Babanın neden oğluna bisiklet almayıp da torununa aldığının gerekçesini okuyoruz. Komşularının imrenme duygusunu dikkate alan ve bundan kaçınan baba tavrı hiç yoktan kendi erdemini üretiyor. Hiç yoktan diyoruz çünkü bu erdemin vermekle ilgili bir dışa açılımı yok. Ketum. Ancak yıllar sonra oğlu o soruyu sorunca ortaya çıkıyor. Bu gizli alçakgönüllülük pohpohlanmasa olmaz. Zenginin yoksul karşısında empati kurmak için yaptığı perhiz dersek buna çuvallarız. Elbette kazandığını harcama bakımından kapitalizme uymayan bir tutum da var burada. Ama bu kazancından daha az tüketen bir varyemezlik değil.

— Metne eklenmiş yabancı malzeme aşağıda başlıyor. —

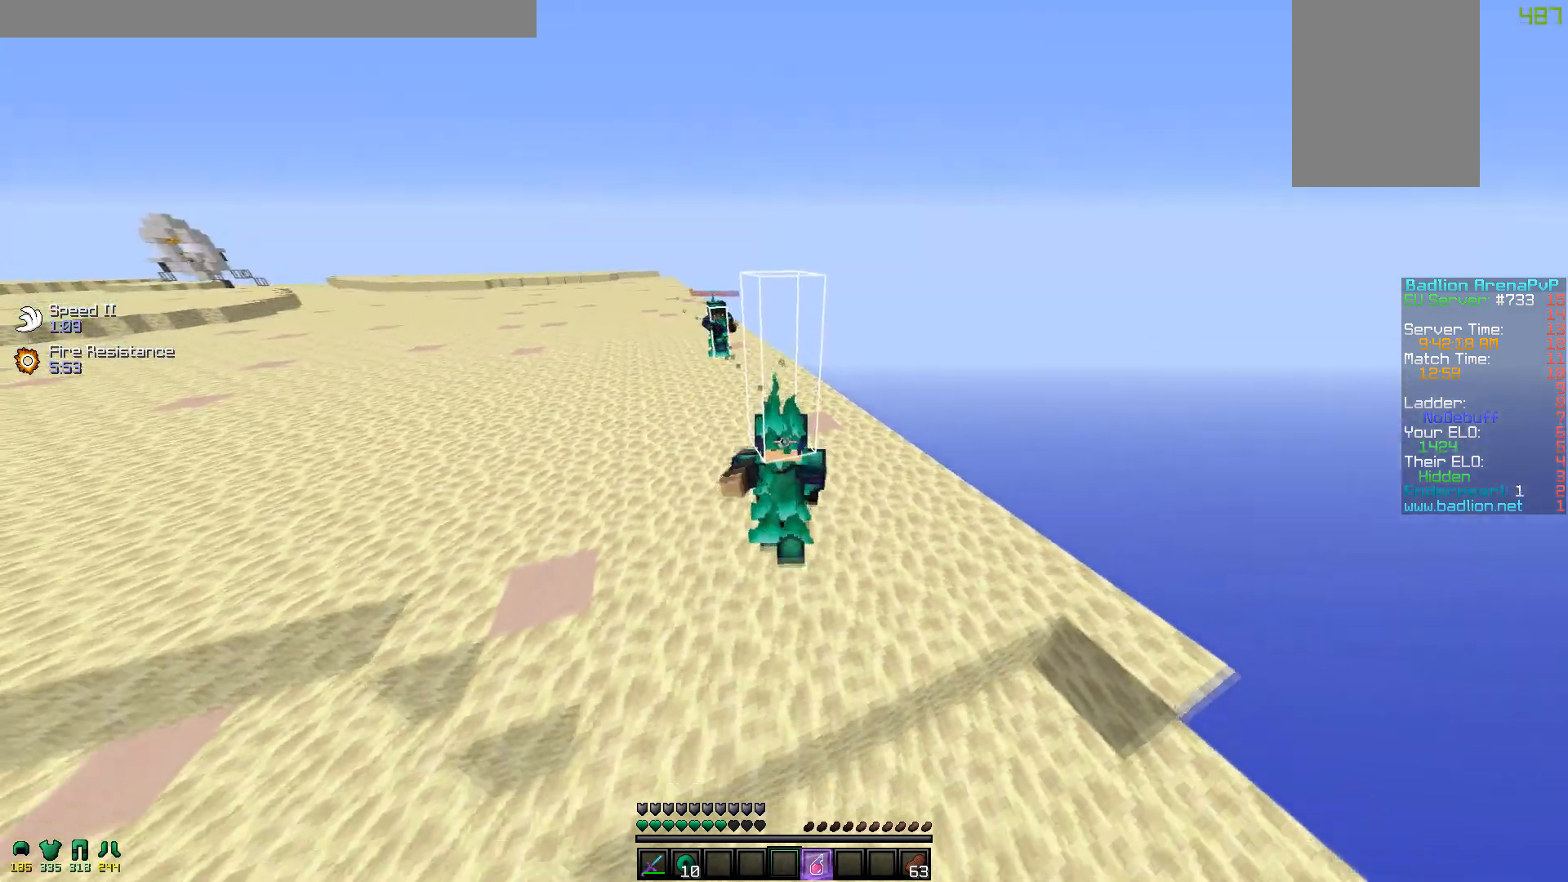
{"keys": ["w"], "mouse": [], "events": [[100, "mouse_left", "down"], [217, "mouse_left", "up"], [300, "mouse_left", "down"], [467, "mouse_left", "up"]]}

Mekan aidiyetinin (yerellik) zengin sınıf üzerinde bir tür baskı unsuru yarattığının itirafı. Eskilerin taşrasında zengin semti denilen bağımsız bir yer kurulamadığı için, zenginler bir ayakları büyük şehirlerde ikili bir yaşam kurmaya eğilimlilerdir. Sonra değişti tabi.



R. Cinisli’nin henüz çocuk olduğu dönemde tek tük de olsa Erzurum’un sokaklarını arşınlayan, hava atan, “yabancı” bisikletlileri hayal edebiliriz. Kimdir bunlar? Albay, yarbay çocukları, banka müdürünün, yeni türedi bayi burjuvazisinin çocukları vb. Baba yerel ilişkilerini dengede tutmak için çocuklarını bu zevkten mahrum ediyor. Bisiklet o dönemde mekâna sızan, geçip giden ve “yabancı”yı yerele bulaştıran tedirgin edici bir araç. Genç araç, mekânla ilişki açısından kuşak çatışmasının da simgesi gibi. Bisiklete binebilmek yeni bir yeteneğin sefasını ücra yerlere taşıyor. Garip pedal çevirme ve arkadan bakınca yerinde durmayan kalça hareketleriyle sürekli ileri doğru giden, göz teması kurmayan kibirli yabancı. İmrenmenin ardında basit bir benim neden yok serzenişinin ötesinde böyle bir karmaşa da var.



Babasının R. Cinisli’ye bisiklet alacak parası var ama henüz erken. Bu öyküde göz alıcı bir metanın taşrada kendi talebini yaratmasının önündeki sosyal muhafazakârlığı görüyoruz. Ama bu öykü aynı zamanda anlatı biçimi olarak muhafazakârlığı yenilikle uzlaştırıyor. Yeni metanın büyük kentlerde yaygınlaşması ve oradan göz aşinalığını ithal etmesi gerek. Geleneksel sağcılığın kapitalizmle girdiği; göç, gezme, sılaya dönme gibi taşınma dinamizmi ikili yaşamı adeta birbirinden habersiz biçimde melezliyor… Ama muhafazakâr söylem kıssa biçiminde baki kalıyor.